WORK REQUIRED -> Return every record verbatim, omitting all pictures.

Start of DATA SECTION

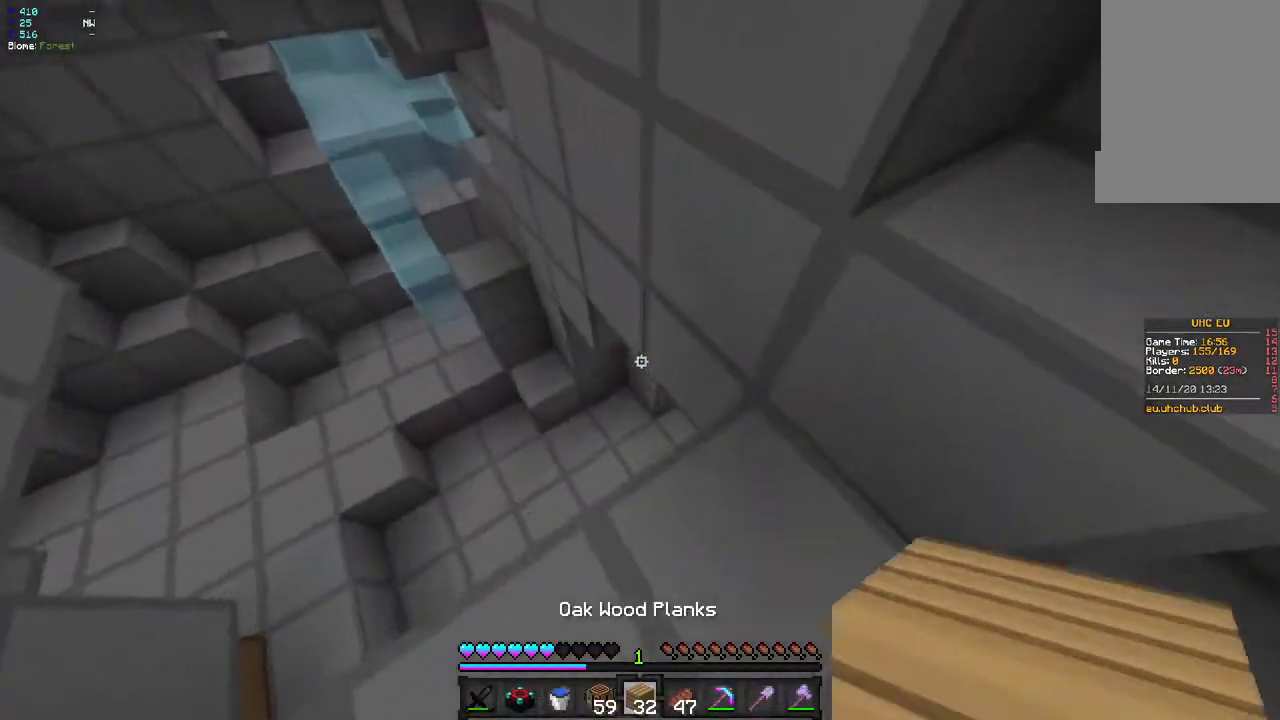
{"keys": ["q", "z"], "mouse": ["right"], "events": [[183, "mouse_right", "down"], [333, "mouse_right", "up"], [350, "q", "down"], [467, "mouse_right", "down"]]}
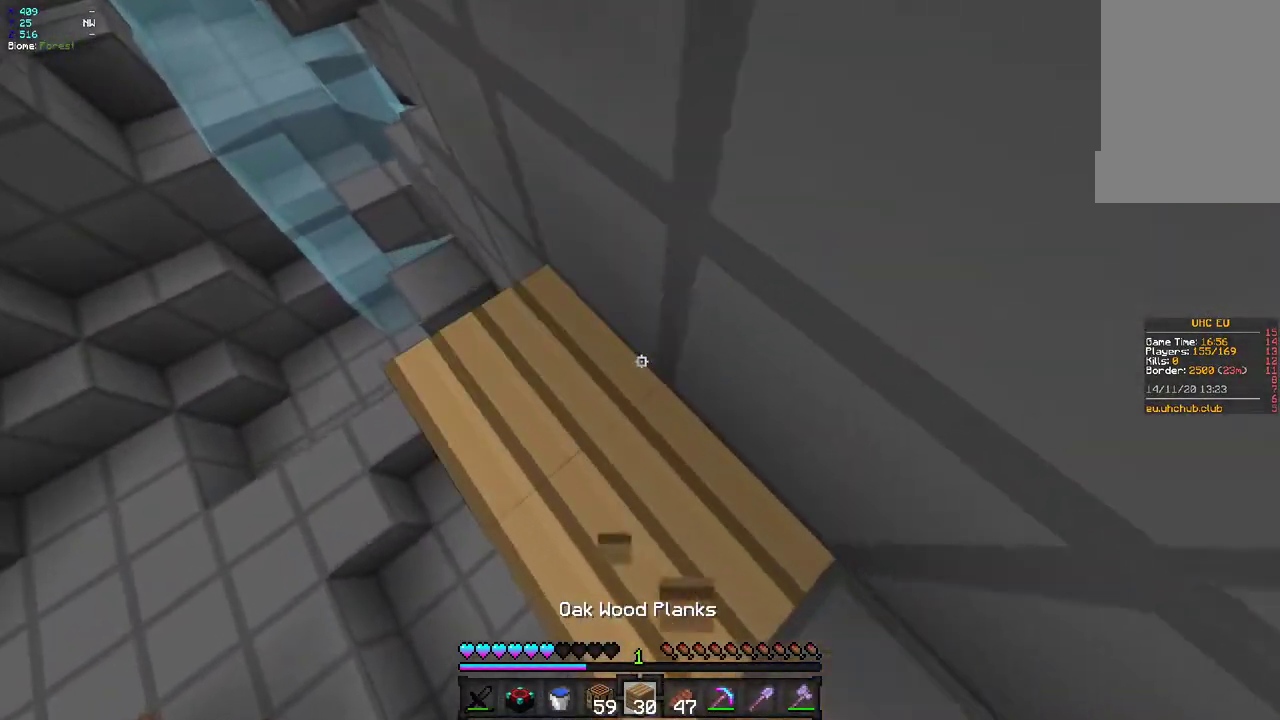
{"keys": ["q", "z"], "mouse": [], "events": [[67, "mouse_right", "up"], [283, "mouse_right", "down"], [400, "mouse_right", "up"]]}
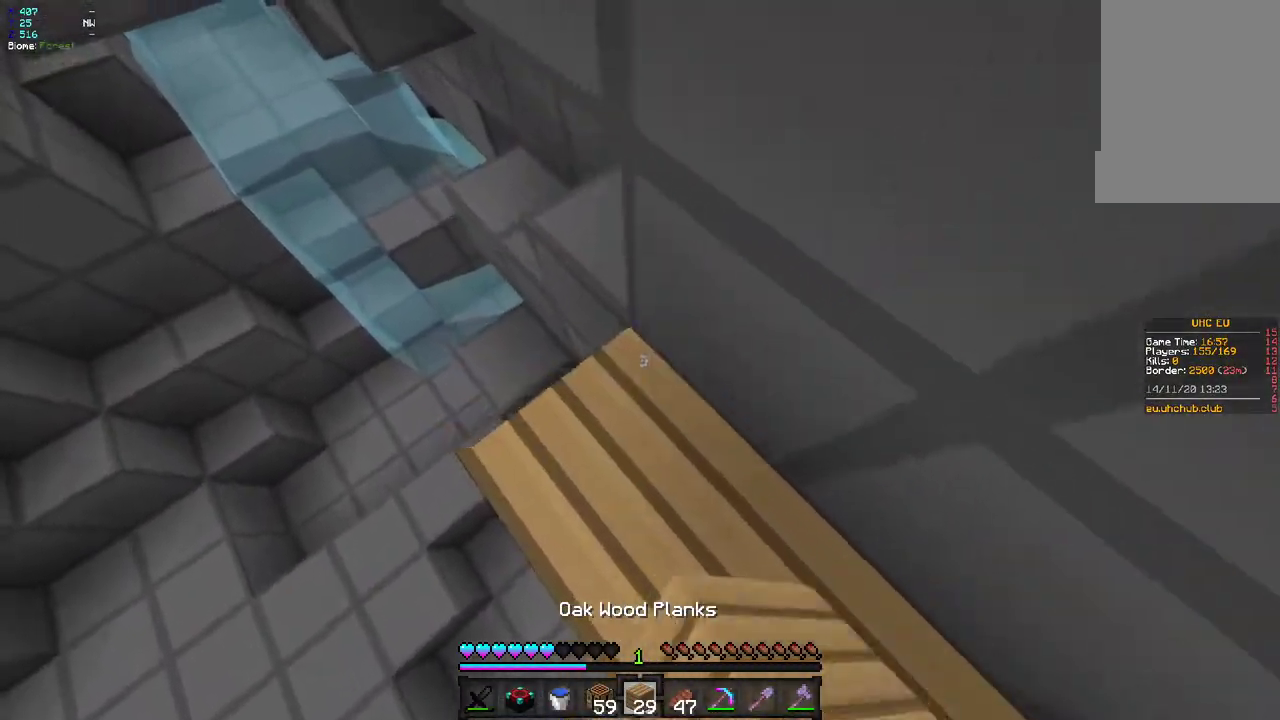
{"keys": ["q", "z"], "mouse": [], "events": [[50, "mouse_right", "down"], [167, "mouse_right", "up"]]}
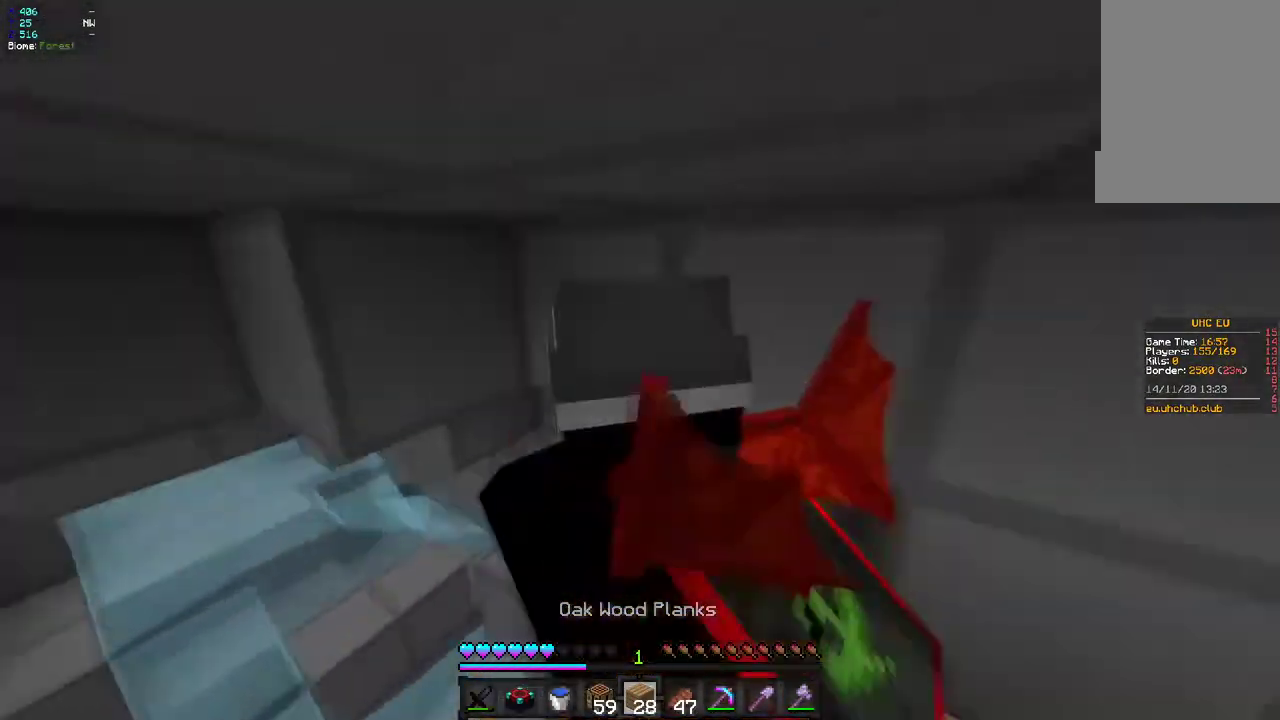
{"keys": ["d", "z"], "mouse": [], "events": [[83, "z", "up"], [150, "d", "down"], [150, "q", "up"], [250, "s", "down"], [400, "s", "up"], [483, "z", "down"]]}
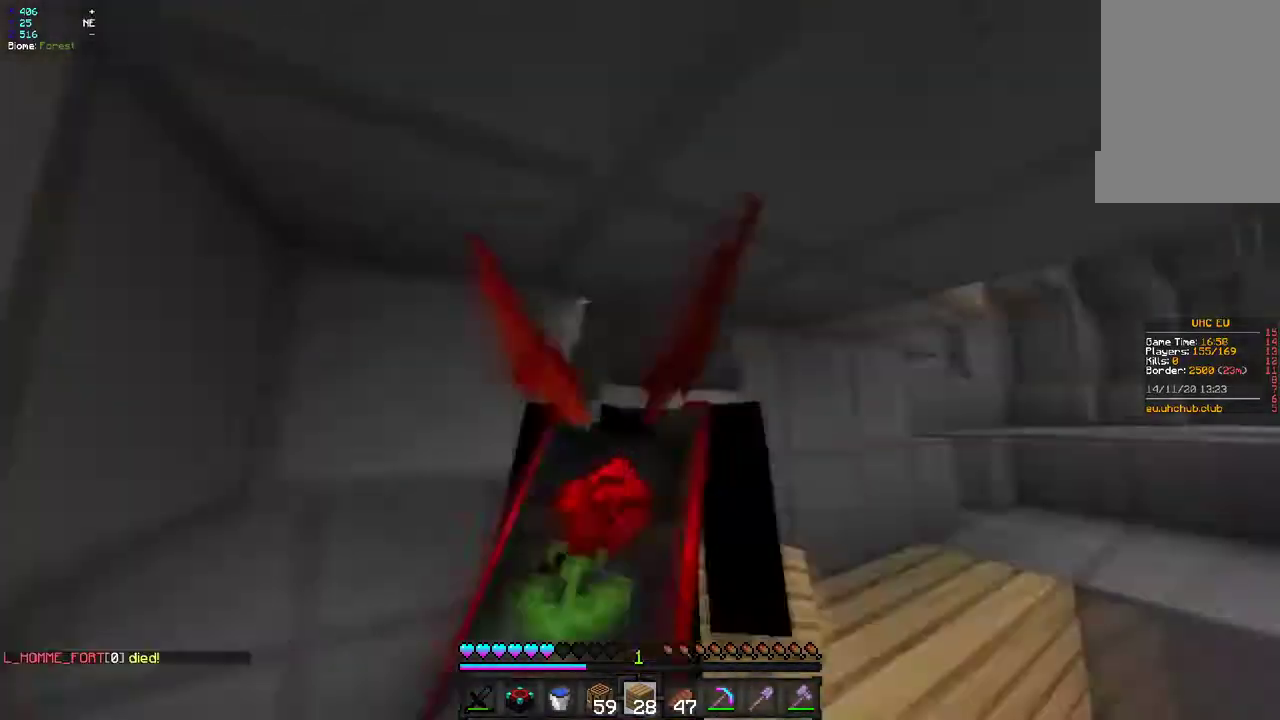
{"keys": ["z"], "mouse": [], "events": [[33, "d", "up"], [300, "q", "down"], [450, "q", "up"]]}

End of DATA SECTION

YOUR SOLUTION ->
{"keys": ["q", "z"], "mouse": ["right"], "events": [[183, "mouse_right", "down"], [333, "mouse_right", "up"], [350, "q", "down"], [467, "mouse_right", "down"]]}
{"keys": ["q", "z"], "mouse": [], "events": [[67, "mouse_right", "up"], [283, "mouse_right", "down"], [400, "mouse_right", "up"]]}
{"keys": ["q", "z"], "mouse": [], "events": [[50, "mouse_right", "down"], [167, "mouse_right", "up"]]}
{"keys": ["d", "z"], "mouse": [], "events": [[83, "z", "up"], [150, "d", "down"], [150, "q", "up"], [250, "s", "down"], [400, "s", "up"], [483, "z", "down"]]}
{"keys": ["z"], "mouse": [], "events": [[33, "d", "up"], [300, "q", "down"], [450, "q", "up"]]}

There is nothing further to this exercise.